## Directions
Write out every line of text in the data below word for word. Leave out the pictures.

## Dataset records
———

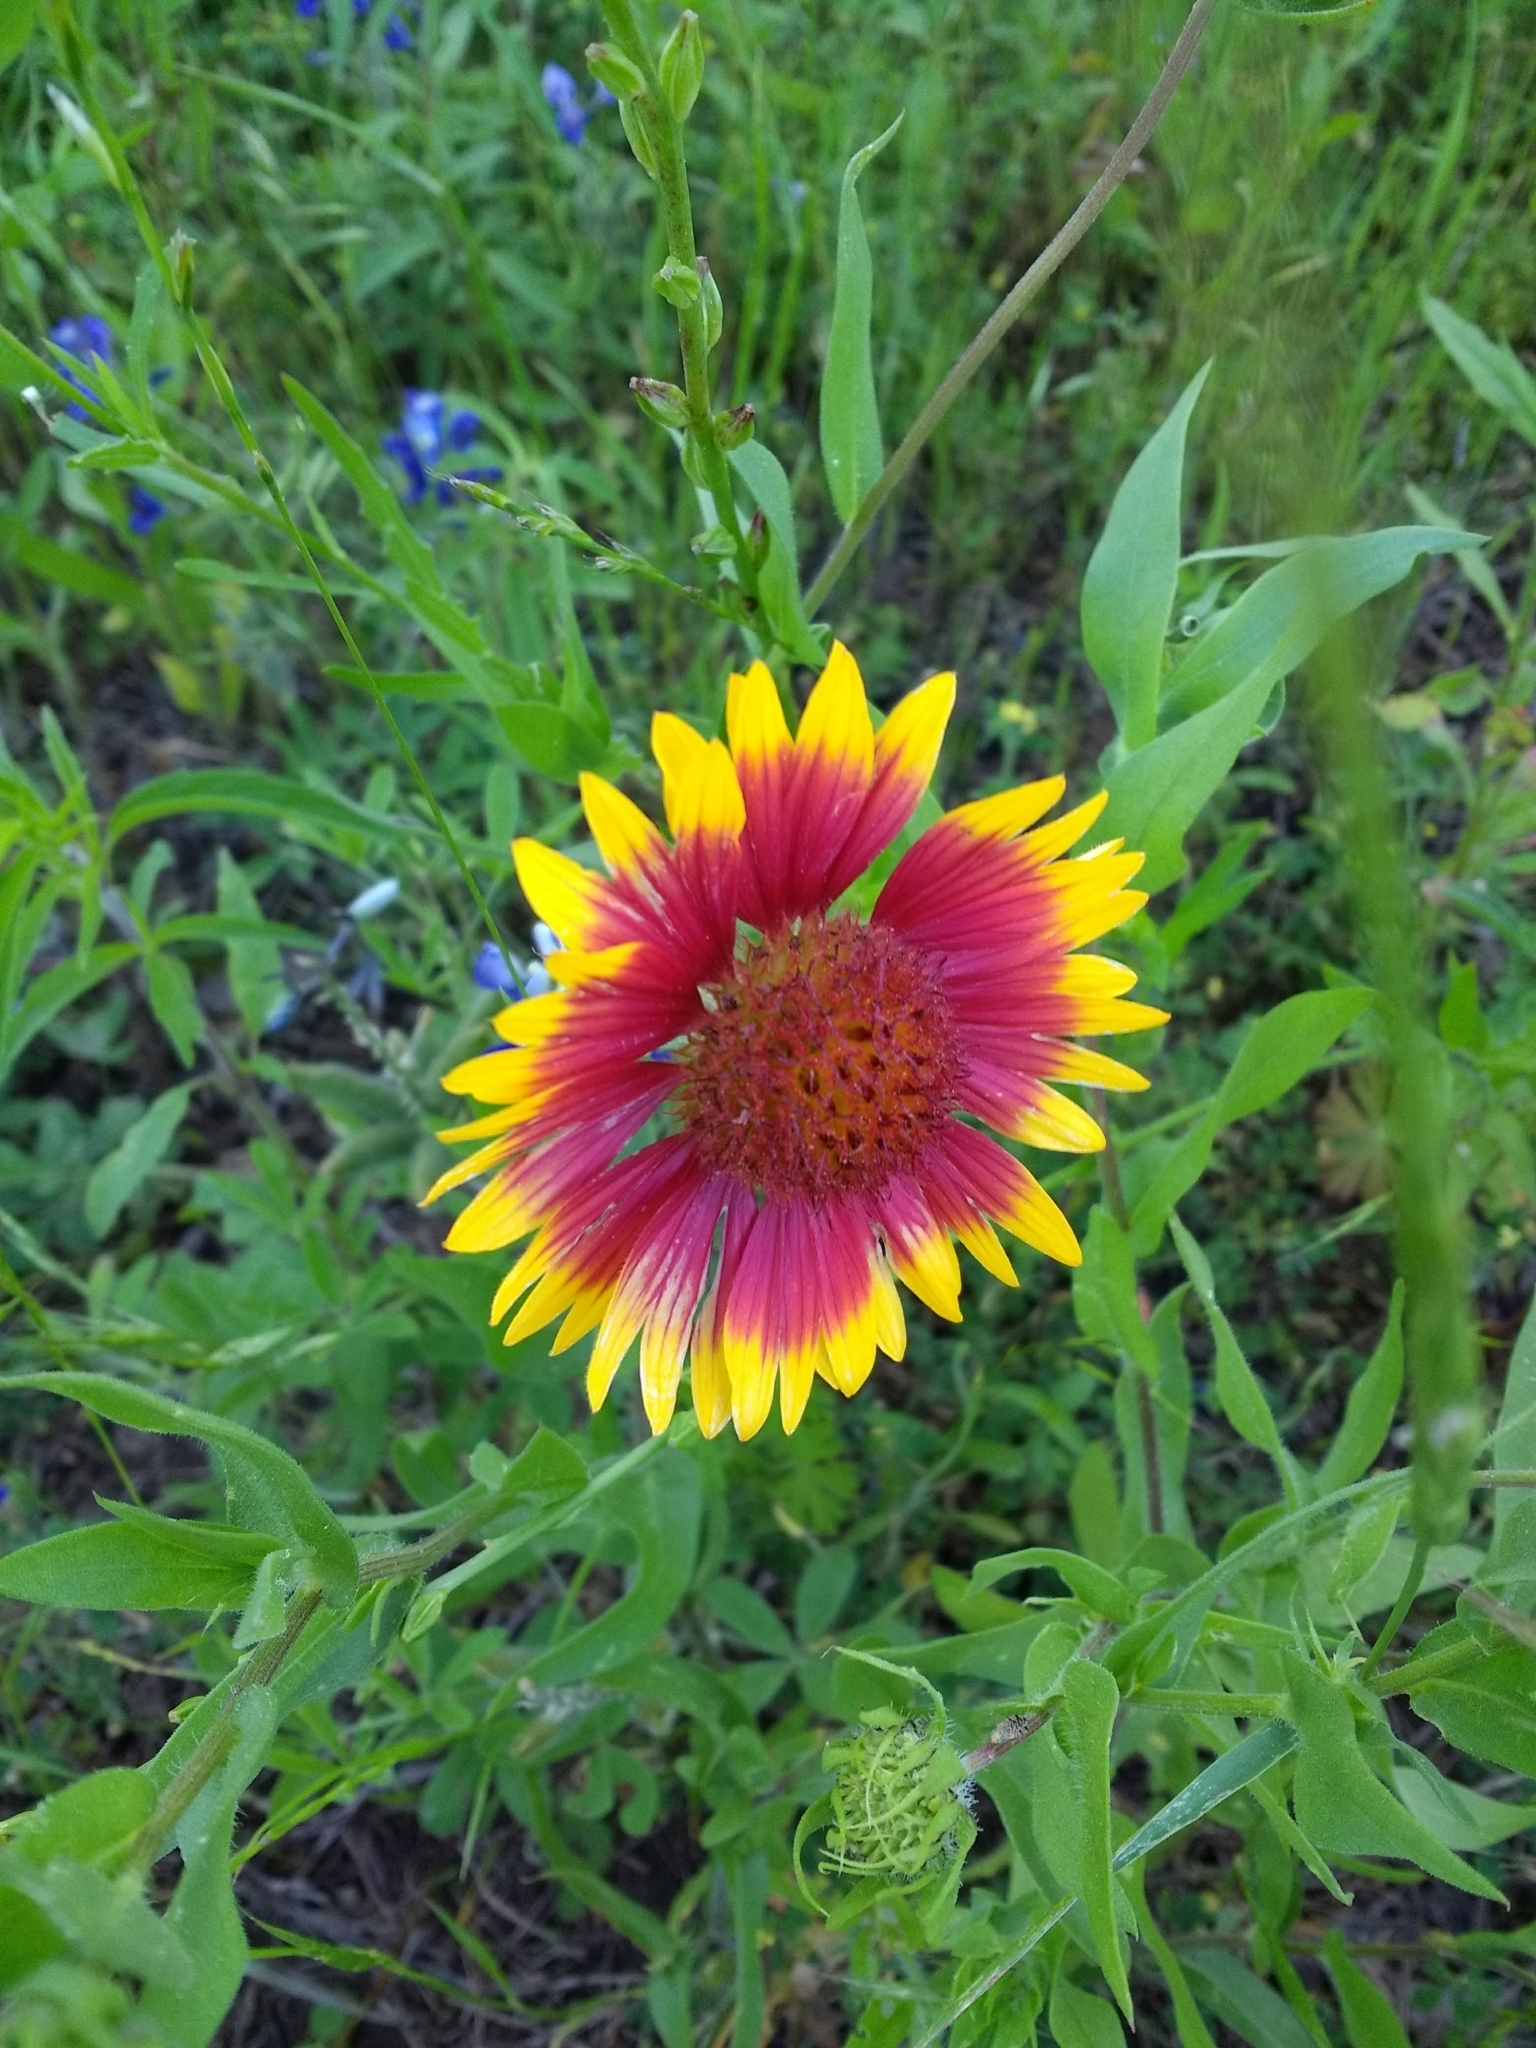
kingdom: Plantae
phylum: Tracheophyta
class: Magnoliopsida
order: Asterales
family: Asteraceae
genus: Gaillardia
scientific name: Gaillardia pulchella
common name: Firewheel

———

## Result
kingdom: Plantae
phylum: Tracheophyta
class: Magnoliopsida
order: Asterales
family: Asteraceae
genus: Gaillardia
scientific name: Gaillardia pulchella
common name: Firewheel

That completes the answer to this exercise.